Kementerian Energi dan Sumber Daya Mineral (ESDM) menargetkan setidaknya ada satu program transisi energi yang dibiayai dari dana Just Energy Transition Partnership (JETP) pada akhir tahun ini.
“Kita targetin paling engga akhir tahun ini ada satu program yang bisa jalan,” ujar Menteri ESDM Arifin Tasrif, saat ditemui awak media, di Jakarta, Senin (9/10).
Namun demikia, Arifin enggan merinci program yang dimaksud. Arifin mengatakan, dua program yangberpotensi dijalankan pada akhir tahun 2023 ini di antaranya pensiun dini Pembangkit Listrik Tenaga Uap (PLTU) atau pembangunan infrastruktur listrik yang biasa disebut smart grid.
“Iya antara kedua itu, karena JETP itu mengenai pensiun dini,” kata Arifin.
Sementara itu, Eksekutif Institute for Essential Service Reform (IESR), Fabby Tumiwa mengatakan salah satu program tersebut bisa saja berjalan sesuai dengan target yang telah ditentukan karena proyeknya sudah jelas dan ada. Apalagi pemerintah sudah sepakat akan menyelesaikan dokumen rencana investasi atau Comprehensive Investment and Policy Plan (CIPP) pada November 2023. Sehingga memungkinkan jika salah satu program tersebut bisa dijalankan pada akhir tahun ini.
“Paling tidak pendaanaan JETP, kalau engga dari International Partners Group atau IPG, ya dari banknya yang GFANZ (Glasgow Financial Alliance for Net Zero) itu,” kata Fabby.
JETP Hanya Akomodir Program Terminasi Energi Fosil
Sebelumnya, Fabby mengatakan skema pendanaan JETP senilai US$ 20 miliar atau sekitar Rp 310 triliun hanya mengakomodir program terminasi pembangkit listrik fosil.
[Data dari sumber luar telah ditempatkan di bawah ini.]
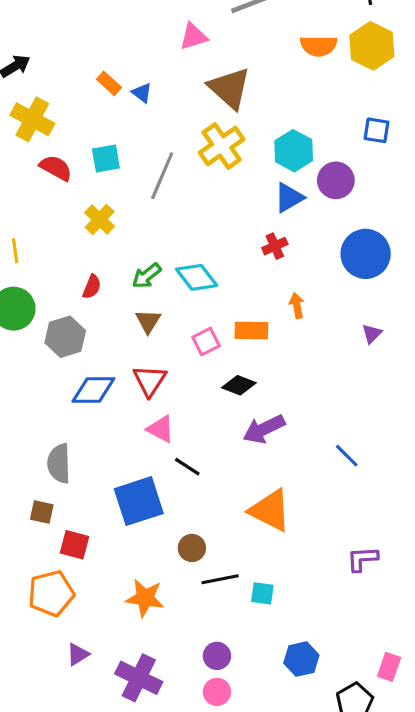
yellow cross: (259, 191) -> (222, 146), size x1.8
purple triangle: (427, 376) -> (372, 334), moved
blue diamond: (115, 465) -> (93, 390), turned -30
JETP juga hanya menyasar pembangunan pembangkit listrik energi baru terbarukan (EBT).
"JETP hanya fokus pada power listrik, padahal untuk mencapai net zero harus mengikis emisi dari sektor industri, transportasi, energi, dan sektor perumahan," kata Fabby di Djakarta Theater pada Sabtu (24/6).
JETP pertama kali diluncurkan pada KTT Perubahan Iklim PBB ke-26 di Glasgow, Skotlandia pada 2021. Program ini merupakan inisiasi kelompok negara-negara kaya yang tergabung dalam IPG antara lain Inggris, Prancis, Jerman, Amerika Serikat (AS), dan Uni Eropa (UE).
Program pendanaan ini untuk membantu negara-negara berkembang meninggalkan energi batu bara sekaligus mendorong transisi ke penggunaan teknologi yang lebih rendah karbon.
Indonesia adalah salah satu negara yang berpotensi menerima pendanaan tersebut. Indonesia diperkirakan membutuhkan investasi transisi energi mencapai US$25-30 miliar atau sekitar Rp 393-471 triliun selama delapan tahun ke depan.